XML 27 R25.htm IDEA: XBRL DOCUMENT v2.4.0.6
SUBSEQUENT EVENTS
12 Months Ended
Dec. 31, 2012
Subsequent Events [Abstract]  
Subsequent Events
SUBSEQUENT EVENTS

The Company evaluates subsequent events up until the date the consolidated financial statements are issued.
Sun City West Mortgage Loan Origination
On January 31, 2013, the Company entered into a $12.8 million mortgage loan agreement with an affiliate of New Dawn Holding Company ("New Dawn") secured by a first trust deed on a 48-unit memory care facility located in Sun City West, Arizona ("Sun City West Mortgage Loan"). The Sun City West Mortgage Loan has a five-year term, bears interest at a fixed rate of 9.0% per annum and cannot be prepaid during the first three years of the loan term. In addition, beginning April 2014, the Company has an option to purchase the facility securing the Sun City West Mortgage Loan for a price equal to the greater of (a) the annualized earnings before interest, taxes, depreciation, amortization and rent of the facility for the trailing three months prior to option exercise, divided by an EBITDAR coverage ratio of 1.30 and further divided by an implied lease rate of 8.25% (subject to adjustment up to 9.00%), and (b) $15.0 million. In the event the Company exercises the purchase option, the Company would expect to enter into a long-term lease with affiliates of New Dawn with an initial cash yield consistent with the lease rate used to determine the option exercise price. The facility was built in 2012 and is operated by affiliates of New Dawn. The Sun City West Mortgage Loan was funded with available cash.

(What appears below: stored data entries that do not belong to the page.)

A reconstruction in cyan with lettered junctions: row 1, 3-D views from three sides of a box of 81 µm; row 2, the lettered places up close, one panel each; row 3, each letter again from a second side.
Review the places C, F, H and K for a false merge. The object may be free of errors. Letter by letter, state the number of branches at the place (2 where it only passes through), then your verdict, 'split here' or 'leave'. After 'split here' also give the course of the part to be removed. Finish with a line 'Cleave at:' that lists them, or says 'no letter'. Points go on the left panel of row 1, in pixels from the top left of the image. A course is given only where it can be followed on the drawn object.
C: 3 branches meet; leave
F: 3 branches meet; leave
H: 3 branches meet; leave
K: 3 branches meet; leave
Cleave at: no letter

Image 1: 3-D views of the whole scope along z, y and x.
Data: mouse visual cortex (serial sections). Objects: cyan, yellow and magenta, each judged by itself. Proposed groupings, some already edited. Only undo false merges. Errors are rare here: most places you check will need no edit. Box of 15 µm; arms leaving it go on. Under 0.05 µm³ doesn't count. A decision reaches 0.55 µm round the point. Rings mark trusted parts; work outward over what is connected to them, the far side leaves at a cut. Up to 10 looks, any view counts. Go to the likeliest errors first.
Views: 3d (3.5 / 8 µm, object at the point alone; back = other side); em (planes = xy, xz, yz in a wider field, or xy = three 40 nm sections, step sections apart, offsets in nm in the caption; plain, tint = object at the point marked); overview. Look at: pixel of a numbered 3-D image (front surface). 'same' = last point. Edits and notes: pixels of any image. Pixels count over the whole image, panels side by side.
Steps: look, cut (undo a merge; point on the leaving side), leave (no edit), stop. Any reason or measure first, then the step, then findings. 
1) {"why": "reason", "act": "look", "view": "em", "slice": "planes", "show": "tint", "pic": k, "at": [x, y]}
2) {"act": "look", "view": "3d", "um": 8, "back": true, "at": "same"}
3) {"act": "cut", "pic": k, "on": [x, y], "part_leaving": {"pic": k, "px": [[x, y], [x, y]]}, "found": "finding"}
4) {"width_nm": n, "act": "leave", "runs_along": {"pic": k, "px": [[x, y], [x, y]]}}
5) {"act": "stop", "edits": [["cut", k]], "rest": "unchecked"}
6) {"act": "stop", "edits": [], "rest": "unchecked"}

Bee Cave Preferred Equity Investment
On March 5, 2013, the Company entered into an agreement to provide up to $7.2 million of preferred equity funding to an affiliate of Meridian Realty Advisors, L.P. (“Meridian”) for the construction of a 141-bed skilled nursing facility and a 52- unit memory care facility in Austin, Texas (collectively, the “Bee Cave Preferred Equity Investments”). The Company funded $4.3 million at closing. In addition, the Company received an option to purchase the skilled nursing facility on or after the earlier to occur of the facility achieving and maintaining 90% occupancy for three consecutive months, or 36 months after receiving the certificate of occupancy for the facility. The Company also received an option to purchase the memory care facility that is not expected to be exercised as it is subordinate to a purchase option given to the manager of the memory care facility. Upon exercise of the purchase option on the skilled nursing facility, the Company would expect to lease the facility to Meridian under a long-term, triple net lease. The Company's preferred equity investment with respect to the skilled nursing facility provides for an annual 15% preferred rate of return, which will accrue on a quarterly compounding basis with payment of the preferred return deferred until the earlier of the closing under the purchase option, or 18 months after receiving a certificate of occupancy for the facility. The Company's preferred equity investment with respect to the memory care facility provides for an annual 15% preferred rate of return, which will accrue on a quarterly compounding basis with payment of the preferred return deferred until the earlier of the closing under the purchase option (whether by the manager of the facility or by the Company), or 30 months after receiving a certificate of occupancy for the facility.